According to Champagne, the “vast majority” of Woodside Lapeer’s congregation is in the age range of 25-45, an important demographic. “(People of that age) are looking for a place where they can feel the presence of God and have a ‘sacred moment’ — a moment where they can feel His presence,” said Champagne.

“If a church’s congregation is mostly seniors, I’d say your church is probably dwindling.”

Woodside’s main campus is an attractive option for church-goers of that demographic, and the main campus employs several people whose duty is to share information about the church and it’s over a dozen campuses over social media. “A lot of people want their information digitally, and to the best of our ability we try to reach out the way they want to be reached,” said Champagne. Along with the church’s website, www.woodsidebible.org/lapeer, information on the church’s many programs and events can be found on Facebook and Instagram.

Champagne said one of the reasons he believes Woodside is an appealing option for young adults is the fact that the church approaches faith as a dialogue, not an argument. “There are some churches out there that are more aggressive with how they spread the gospel of Jesus Christ,” he said. “The gift of salvation is a free gift, but we can’t make someone take it.”

The key, according to Champagne, is to make the subject matter relatable to a young adult’s daily life. “We can use how the Bible explains things to reach into people’s lives,” he said. “The world is a chaotic place, and maybe we can help so some of that chaos won’t be so bad.” He said the teachings of the church focus on an emphasis on the gospel, spiritual growth and education of the saints, with Sundays frequently featuring a full band providing music. “We’re just trying to reach people,” said Champagne.

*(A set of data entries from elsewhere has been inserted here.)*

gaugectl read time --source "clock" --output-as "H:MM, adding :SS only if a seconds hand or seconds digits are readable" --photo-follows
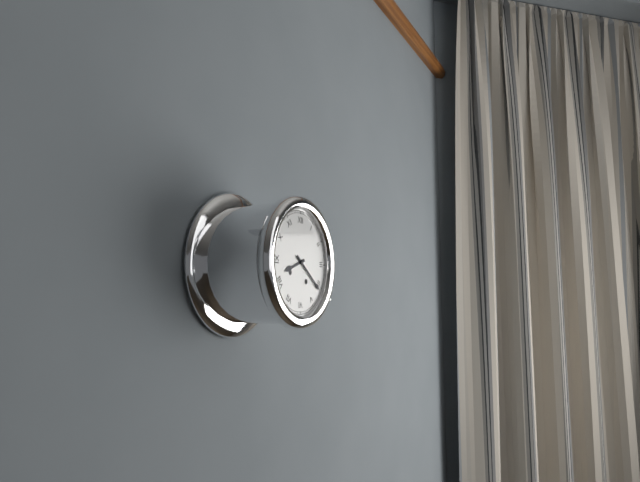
8:21
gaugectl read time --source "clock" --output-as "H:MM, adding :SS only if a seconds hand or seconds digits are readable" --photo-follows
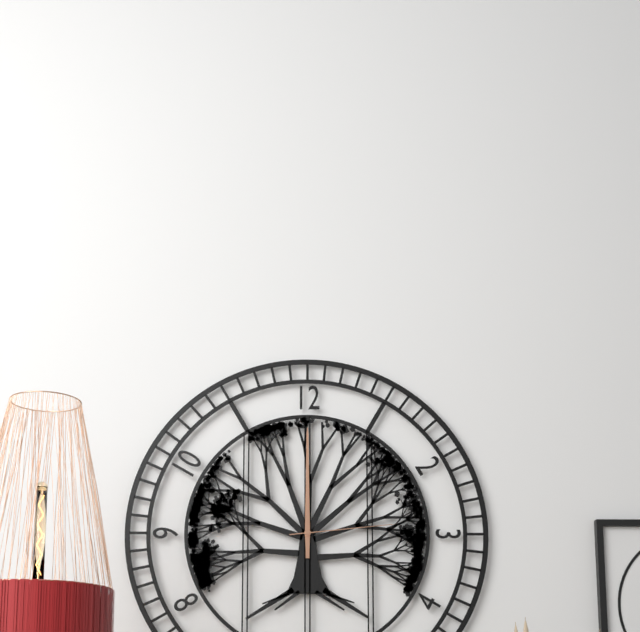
12:00:14
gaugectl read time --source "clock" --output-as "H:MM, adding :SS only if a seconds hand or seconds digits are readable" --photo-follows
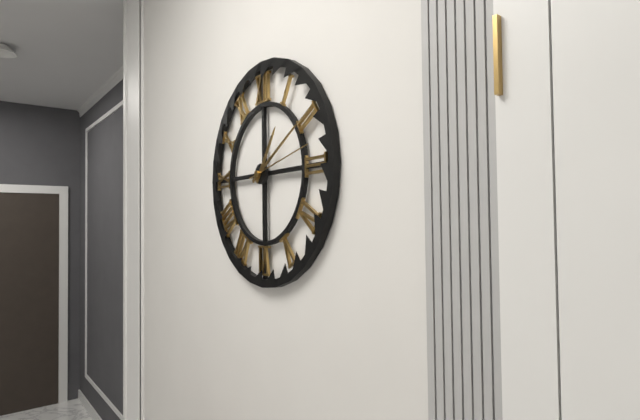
1:10:13
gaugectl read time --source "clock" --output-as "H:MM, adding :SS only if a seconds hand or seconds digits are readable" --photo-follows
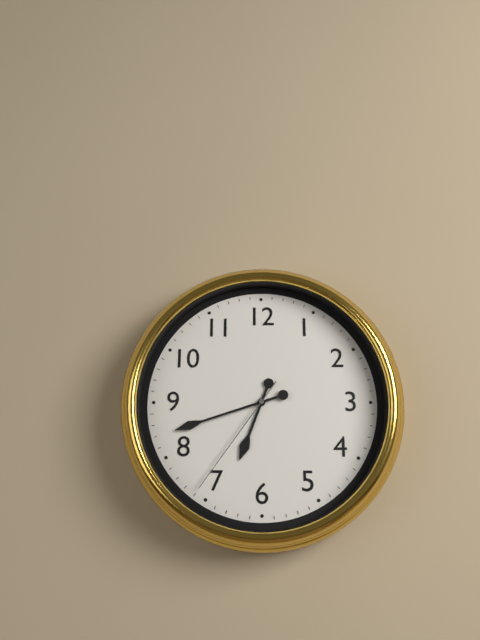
6:42:36
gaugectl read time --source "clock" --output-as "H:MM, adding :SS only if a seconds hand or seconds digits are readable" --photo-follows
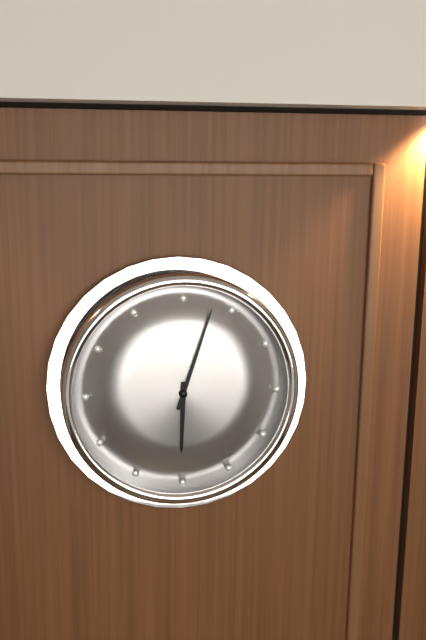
6:03
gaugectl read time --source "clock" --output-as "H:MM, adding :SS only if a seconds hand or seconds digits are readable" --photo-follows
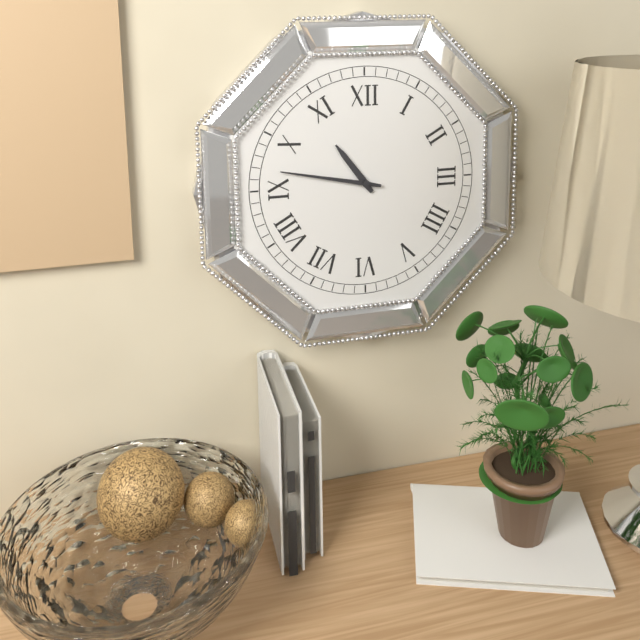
10:47
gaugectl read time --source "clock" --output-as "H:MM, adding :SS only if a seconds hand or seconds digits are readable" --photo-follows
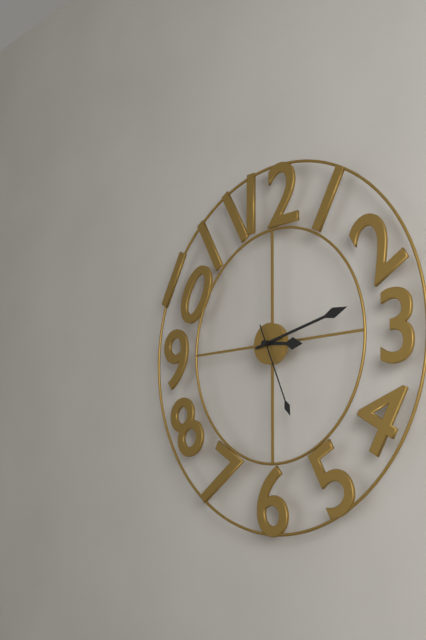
3:13:26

Harvest Festival on Oct. 22

Currently, Woodside Lapeer is planning Harvest Festival, a completely free event on Oct. 22 at Annrook Park. The event will feature children’s games, face painting, hay rides, cider and donuts and live music from 2 to 5 p.m. Gillim, who has been involved with Maple Grove Christian Church for more than 25 years, is involved with several of these outreach projects, including the National Day of Prayer, Jail Ministry and Loving Hands Medical Clinic. “We have a very open and invitational spirit,” said Gillim. “Come as you are. We want people to come out and meet Doug and get to know Woodside.”